Susan Rice and Samantha Power: Is Obama Gearing Up For More Interventions?

Impact

News emerged on Wednesday from Washington, D.C. that Susan Rice will replace Tom Donilon as President Obama’s national security adviser. Rice has served as the U.S. ambassador to the United Nations since 2009 and recently withdrew her own nomination for Secretary of State amid fierce accusations from Senate Republicans that she played a central role in spreading false talking points about last September’s attacks on an American consulate in Benghazi, Libya. Administration officials have also indicated that the president will nominate Samantha Power, the current senior director for multilateral affairs and human rights on the National Security Council, to fill Rice’s shoes at the United Nations.

While Rice’s promotion does not require Senate approval, Power’s does and will likely elicit firm opposition from Senate Republicans, considering both Power’s support for intervention in Libya’s civil war and her rather radical liberal foreign policy outlook, which advocates for aggressive U.S. intervention in order to curb humanitarian crises. While largely misguided, however, a successful conservative block of Power's nomination could prompt a wise movement away from U.S. interventionism in the coming years as America enters an era of international retrenchment due to continuing war-weariness and a rapidly increasing national debt.

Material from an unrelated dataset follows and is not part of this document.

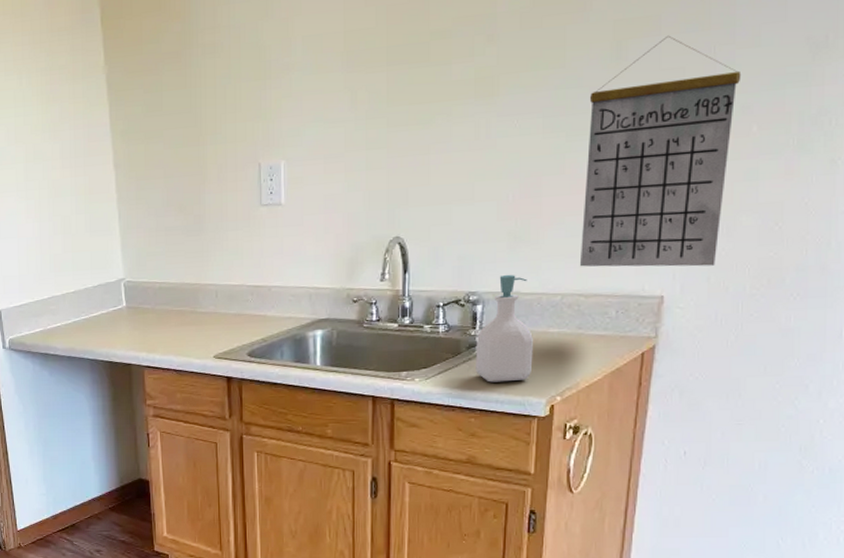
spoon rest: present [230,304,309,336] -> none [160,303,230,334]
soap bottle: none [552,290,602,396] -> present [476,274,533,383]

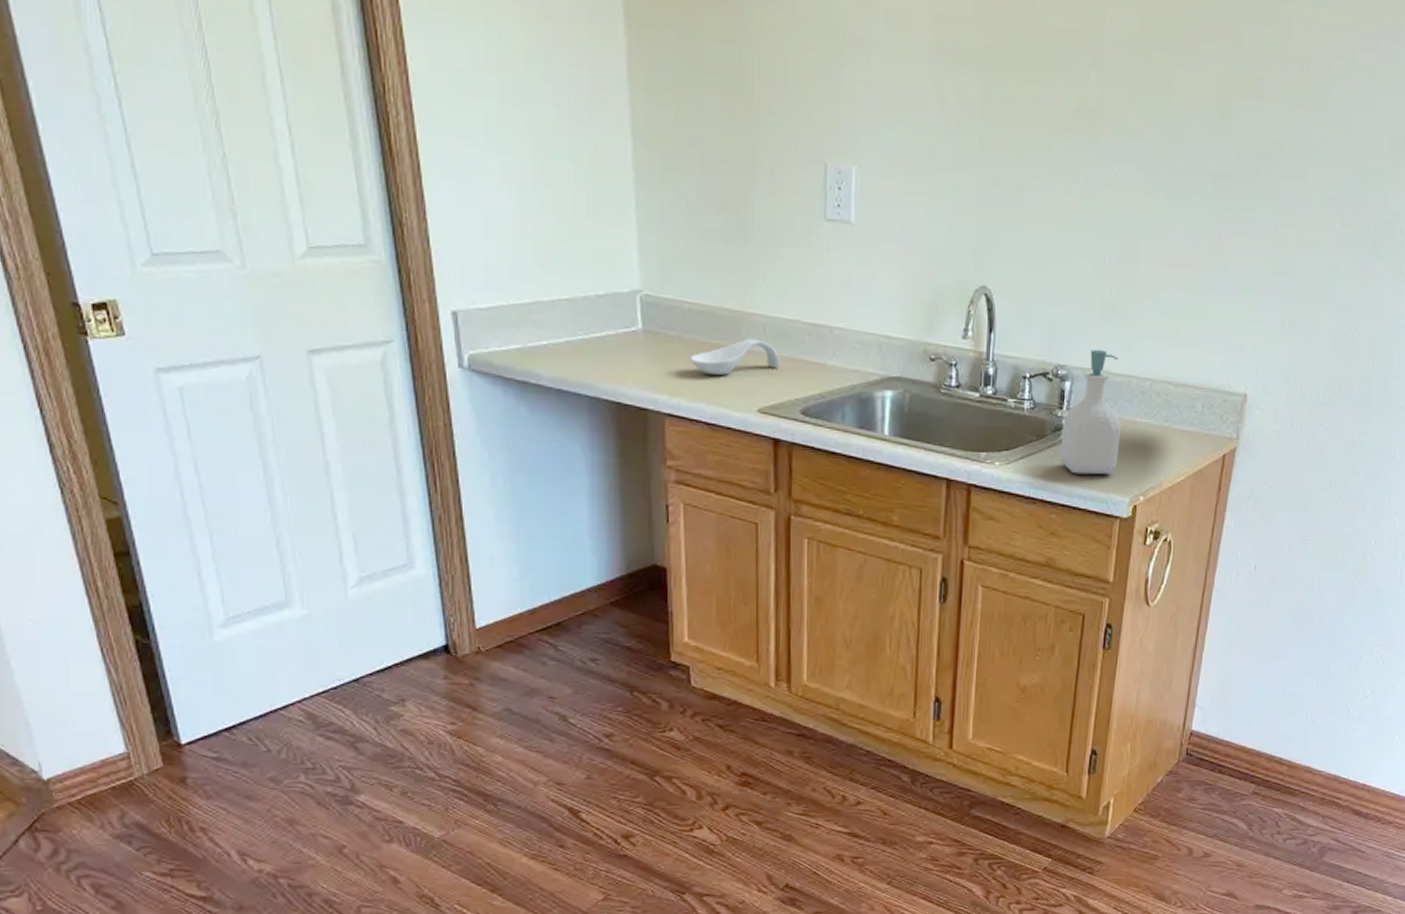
spoon rest: none [160,303,230,334] -> present [689,338,781,375]
calendar: present [579,35,742,267] -> none [1170,103,1331,367]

Conservative opposition to Power’s nomination is misguided because her liberal, interventionist foreign policy outlook will naturally prompt her to look towards the United Nations as a central player in mediating international crises that might otherwise require costly unilateral or limited multi-lateral U.S. intervention. Accordingly, as conservatives hope to reduce government spending, strengthening the UN prerogative to intervene in situations like Libya could present a first step in helping the U.S. further disperse both the financial burden and long-term accountability of international interventions. Furthermore, even beyond this potential alignment of conservative and liberal foreign policy interests, Powers has a long-tested record of expertise in working to prevent genocide, embark on humanitarian relief, and strengthen international organizations, all of which make her a more than adequate candidate to serve as the U.S.’s ambassador to UN, an organization that is dedicated to international cooperation and multilateral policy concerns.

The danger of Power’s nomination, however, emerges when her movement into the UN is juxtaposed with Rice’s promotion to national security adviser. Like Power, Rice witnessed the tragic genocide in Rwanda that was allowed to occur through the inaction of the Clinton administration, which Rice was a part of, and has since expressed that she would support “dramatic action” for intervention that would prevent such a tragedy from ever re-occurring in the future. Combined with Power’s potentially aggressive advocacy for humanitarian and UN-centered intervention, Rice’s similar dedication to this type of intervention would undoubtedly strengthen the number of voices around the president encouraging involvement in complex international issues that the United States may not have the money or manpower to mitigate effectively.

Especially considering that Rice will serve as the primary conduit through which the president is educated on virtually all national-security threats, her potential bias towards intervention along with Power’s aggressive United Nations diplomacy could combine to make humanitarian interventions more politically tenable, and therefore more frequent. With this danger in mind, if conservatives choose to block Power’s nomination, they may unintentionally succeed in saving the United States from UN-facilitated international overreach during an era of massive debts and enduring war-weariness.